By Sabina Mollot
Last October, residents of Stuyvesant Town/Peter Cooper Village who were represented in the “Roberts v. Tishman Speyer” class action lawsuit saw a second wave of payouts from the initial $68.75 million pool.
Now it’s likely that there will be a third round of checks, according to Michael Liskow, who’s one of the attorneys representing tenants from the firm Wolf Haldenstein Adler Freeman & Herz.
As a condition of the second payout, if there was more than $100,000 left after a deadline for checks to be deposited passed, then there would be another distribution. If there was less than $100,000 left, then the remaining funds would be split among two local nonprofits, the ST-PCV Tenants Association and the Peter Stuyvesant Little League.
The 120-day deadline has already passed for most of the recipients but attorneys won’t know the exact amount that’s left in the pool until around March 15. This is when the deadline will have passed for all eligible class suit members. However, as of this week, there was over $150,000 left, Liskow said.
The second payout was $442,738, distributed to 1,973 tenants in what’s been referred to as the “current tenant pool,” with an average payout of $224.40 per tenant. Those tenants were only eligible for the second payout if they’d deposited their first check and if their initial check was for more than the minimum payout, which was $150. Those who’d filed for damages from the former tenant pool, meanwhile, have already gotten 110 percent of their claims, which is the maximum amount they were entitled to receive, Liskow explained. Current tenants, since there were so many more of them, did not get as much.
Liskow guessed that the people who never cashed their settlement check may have moved from their last known addresses, although he said efforts were made to reach those people and get current address information.
“We made (the notice) a postcard to try to be as obvious as possible that it’s not junk mail, but unfortunately a lot of advertisers do the same thing,” said Liskow. “That’s why we tried to publicize it as much as we could.”
He strongly recommended anyone who hasn’t deposited a settlement check, if it isn’t 120 days since the check was issued, “do it as soon as you can.”
As for what one can expect to get in a third distribution, it would be different for each tenant, based on what they received in the original payout, which is based on a complicated formula determining how much they overpaid. There won’t be legal fees coming out of a future distribution, though the Berdon Claims Association, which is overseeing the distribution of funds, would receive $12,000 with the rest being distributed among the recipients. Liskow said he suspected even if there is a third payout, the little league and the Tenants Association will still receive some money.
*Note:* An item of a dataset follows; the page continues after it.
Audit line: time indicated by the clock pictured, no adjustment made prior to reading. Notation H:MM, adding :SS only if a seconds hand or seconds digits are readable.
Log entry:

Additionally, despite there being some money left over at this point, Liskow said this settlement was distributed better than in most class action suits.
The lawsuit over rents being illegally deregulated by former owners Tishman Speyer and Met Life resulted in a $173 million settlement in 2013 to former and current tenants ($68.75 million in cash and the rest in the form of rent reductions).
Council Member Dan Garodnick, a “Roberts” tenant himself, cheered the news of the likely payouts.
“We are eager to get all damages owed to tenants paid as quickly as possible,” Garodnick said. “This has been a long road and I’m glad there is still more money in the till.”
If any class action members have a question about the settlement, Liskow recommends they call the Berdon Claims Association at 1-800-766-3330 or fill out an email form online.